Katryn, I have actually taught basic hand suturing to junior techs by having them fix holes in pillows and other squishy bedding material. Two jobs done for the price of one!
 
Katryn, I have actually taught basic hand suturing to junior techs by having them fix holes in pillows and other squishy bedding material. Two jobs done for the price of one!

I'm considering buying some curved sewing needles, so I can make myself practice with needle drivers and all.
 
I'm only a pre-vet and I do all of these things,lol, that either means I am already going crazy or vet school will drive me downright insane!

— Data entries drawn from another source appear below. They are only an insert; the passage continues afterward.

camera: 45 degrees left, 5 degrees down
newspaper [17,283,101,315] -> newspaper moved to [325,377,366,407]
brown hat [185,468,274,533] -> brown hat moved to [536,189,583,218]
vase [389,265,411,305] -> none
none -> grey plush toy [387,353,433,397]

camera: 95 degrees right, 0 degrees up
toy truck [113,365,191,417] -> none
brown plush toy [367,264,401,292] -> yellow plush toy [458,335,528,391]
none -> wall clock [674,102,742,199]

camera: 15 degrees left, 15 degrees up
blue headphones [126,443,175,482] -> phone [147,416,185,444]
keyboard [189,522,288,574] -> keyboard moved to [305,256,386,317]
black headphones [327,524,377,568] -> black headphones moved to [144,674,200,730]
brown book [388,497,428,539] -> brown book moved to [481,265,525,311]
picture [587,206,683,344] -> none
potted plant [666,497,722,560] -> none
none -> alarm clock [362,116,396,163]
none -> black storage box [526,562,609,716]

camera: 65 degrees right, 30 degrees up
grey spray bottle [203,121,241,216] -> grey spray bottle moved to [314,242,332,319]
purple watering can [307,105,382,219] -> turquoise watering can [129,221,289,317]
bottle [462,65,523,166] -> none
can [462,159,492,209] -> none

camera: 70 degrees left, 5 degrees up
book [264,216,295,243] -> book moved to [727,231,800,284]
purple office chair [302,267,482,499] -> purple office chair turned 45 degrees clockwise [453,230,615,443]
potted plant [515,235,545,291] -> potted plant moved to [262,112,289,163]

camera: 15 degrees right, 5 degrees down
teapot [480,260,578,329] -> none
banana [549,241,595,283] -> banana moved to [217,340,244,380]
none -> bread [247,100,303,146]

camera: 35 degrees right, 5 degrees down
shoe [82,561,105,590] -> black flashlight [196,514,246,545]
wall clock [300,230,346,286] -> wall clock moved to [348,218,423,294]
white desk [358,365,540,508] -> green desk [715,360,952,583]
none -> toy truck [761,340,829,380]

When refering to your jaw, it gets called my dentary squamosal joint instead
 
I'm considering buying some curved sewing needles, so I can make myself practice with needle drivers and all.

Why stop there? When my large animal pouch (literally a pouch for holding pens, calculator, etc) started to tear away at the top where the clip attached, I got some expired non-absorbable suture and fixed it straight up.
 
Why stop there? When my large animal pouch (literally a pouch for holding pens, calculator, etc) started to tear away at the top where the clip attached, I got some expired non-absorbable suture and fixed it straight up.

Suture material is definitely as useful as duct tape. My dad (who is a vet) fixed my boots one winter by suturing them up. They held together great!
 
LOL. I would just grab suture, but some of the repairs are quite visible and I'm really OCD about making repair jobs look as professional as possible.
 
When you're watching them perform an orthopedic surgery on Dogtown and almost pass out when you see the anesthetist/tech in the OR isn't wearing scrubs, a bonnet or mask.

When you realize the only people who understand you are your classmates and what that really means for the next 4 years.

When you are on your first day of winter break, snowed into your place with only time to watch TV and play on the computer and feel strangely uneasy that you are not studying or picking up any books. Instead, you look at the tentative schedule for next semester and start thinking about how you're going to find the time to study and NOT neglect your pets.
 
When you are on your first day of winter break, snowed into your place with only time to watch TV and play on the computer and feel strangely uneasy that you are not studying or picking up any books. Instead, you look at the tentative schedule for next semester and start thinking about how you're going to find the time to study and NOT neglect your pets.

There's a tentative schedule? Where???
 
When the goblet cells of your respiratory epithelium are over producing mucoid secretions in an attempt to aid humidification of the dry hot air coming out of the vents.
 
When you read directional terms in "normal" photographic captions and automatically reverse the direction... then get confused when it doesn't make sense.
 
When you're reading through a textbook and wishing there was a "wordfind" function... to highlight "receptor potentials."